Task: Push coverage from 80% to 85%. Identify the highest-value targets and write tests.

Process: 1. Run coverage to get current baseline: python -m coverage run --source=odibi -m pytest tests/unit/transformers/ tests/unit/validation/ tests/unit/cli/ tests/unit/connections/ tests/unit/story/ -q --tb=no python -m coverage report --show-missing | sort -t% -k4 -n

  1. Identify modules with the most missed statements AND reasonable testability:
  2. Skip engine/spark_engine.py (tested on Databricks)
  3. Skip Spark-only branches everywhere (diminishing returns)
  4. Focus on Pandas/Polars paths that are genuinely untested

  5. Write tests for the top 5 highest-value modules

  6. Verify coverage improvement

Rules: - Follow Skill 07 (Testing) exactly - No caplog, no "spark"/"delta" in filenames - Run tests in batches - Assert concrete values (Correctness Verification Protocol) - ≀250 LOC per module tested

Target modules (likely candidates based on AGENTS.md): - pipeline.py (35% β†’ 50%+) β€” PipelineManager paths - diagnostics/delta.py (13% β†’ 40%+) β€” mockable - scd.py (49% β†’ 65%+) β€” Pandas/DuckDB paths still testable - merge_transformer.py (61% β†’ 75%+) - manufacturing.py (67% β†’ 80%+)

Success criteria: - [ ] Overall coverage β‰₯ 83% (stretch: 85%) - [ ] β‰₯5 modules improved - [ ] All new tests pass - [ ] AGENTS.md coverage numbers updated - [ ] Tests run in batches without hanging

---

## Phase 8: Documentation & Polish (Tasks 31-35)

### Task 31: End-to-End Example for Every Pattern

**Branch:** `docs/hodibi/pattern-examples`

> **⚠️ YAML Authoring Context (Required Reading for Genie):**
> Before generating any YAML configs, read these files for correct field names and structure:
> - `docs/skills/05_pipeline_yaml_authoring.md` β€” canonical YAML field rules
> - `docs/skills/08_validation_workflow.md` β€” validation/quarantine/gate YAML structure
> - `odibi/config.py` β€” Pydantic source of truth for all config models
>
> **Key YAML rules:** Use `read:`/`write:`/`transform:`/`query:` (NEVER `source:`/`sink:`/`sql:`).
> Node names must be alphanumeric + underscore only.
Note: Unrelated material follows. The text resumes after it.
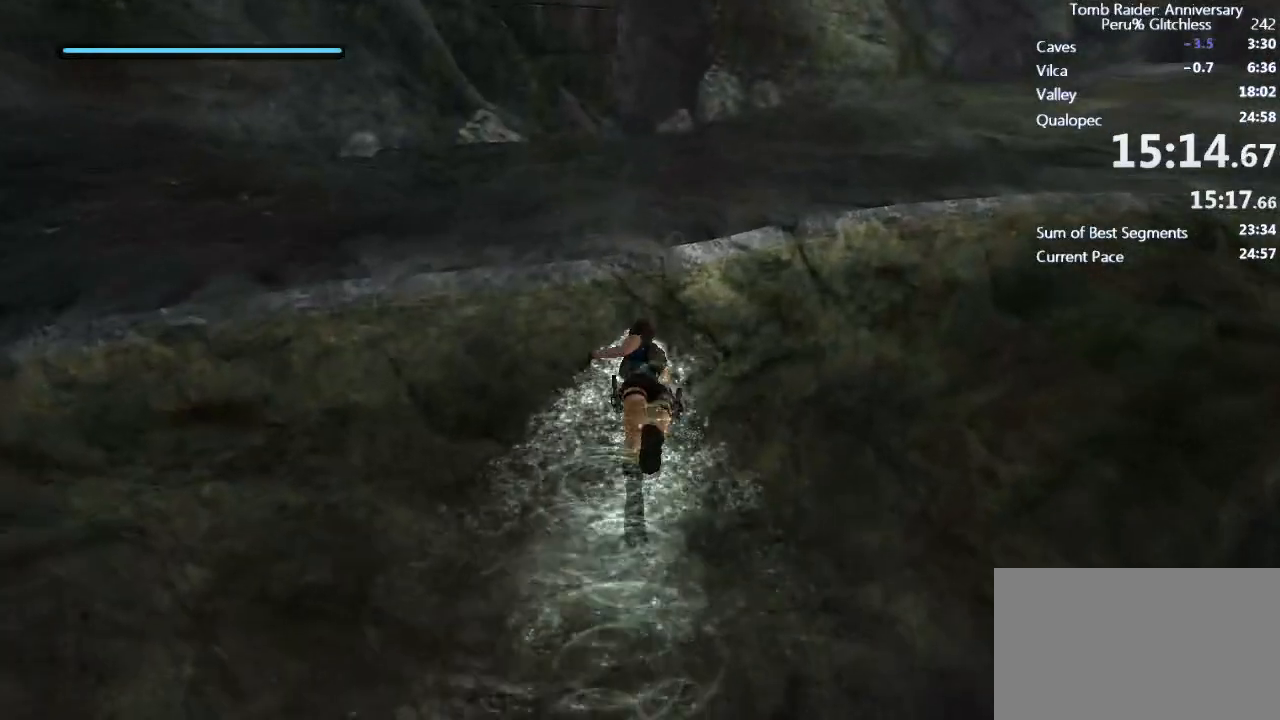
{"keys": ["w"], "mouse": [], "events": [[50, "e", "up"], [150, "e", "down"], [183, "e", "up"], [283, "e", "down"], [333, "e", "up"], [417, "e", "down"], [467, "e", "up"]]}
Write mode `upsert`/`append_once` require `options: {keys: [...]}`.

**Prompt for Agent:**
Read CUSTOM_INSTRUCTIONS.md, docs/LESSONS_LEARNED.md, docs/skills/05_pipeline_yaml_authoring.md.

Task: Create a working end-to-end example for each of the 6 patterns.

Create examples// for each:

  1. examples/dimension_pipeline/ β€” Customer dimension with SCD1
  2. examples/fact_pipeline/ β€” Orders fact with dimension lookups
  3. examples/scd2_pipeline/ β€” Employee history tracking
  4. examples/merge_pipeline/ β€” Upsert inventory data
  5. examples/aggregation_pipeline/ β€” Daily sales summary
  6. examples/date_dimension_pipeline/ β€” Calendar table generation

Each example includes: - config.yaml β€” valid pipeline YAML - data/ β€” sample CSV input data - README.md β€” what this does, how to run it - expected/ β€” expected output for verification

Rules: - Every YAML must pass odibi validate config.yaml - Every example must actually run with odibi run config.yaml - Include realistic data (not just id, name, value) - Follow Skill 05 (YAML Authoring) for correct field names - ≀500 LOC total across all examples

Success criteria: - [ ] All 6 examples created - [ ] All YAMLs validate - [ ] All examples run successfully - [ ] Output matches expected/ - [ ] README explains each example

---

### Task 32: Spark/Databricks Testing Guide

**Branch:** `docs/hodibi/databricks-testing-guide`

**Prompt for Agent:**
Read CUSTOM_INSTRUCTIONS.md, docs/LESSONS_LEARNED.md, docs/skills/12_databricks_notebook_protocol.md.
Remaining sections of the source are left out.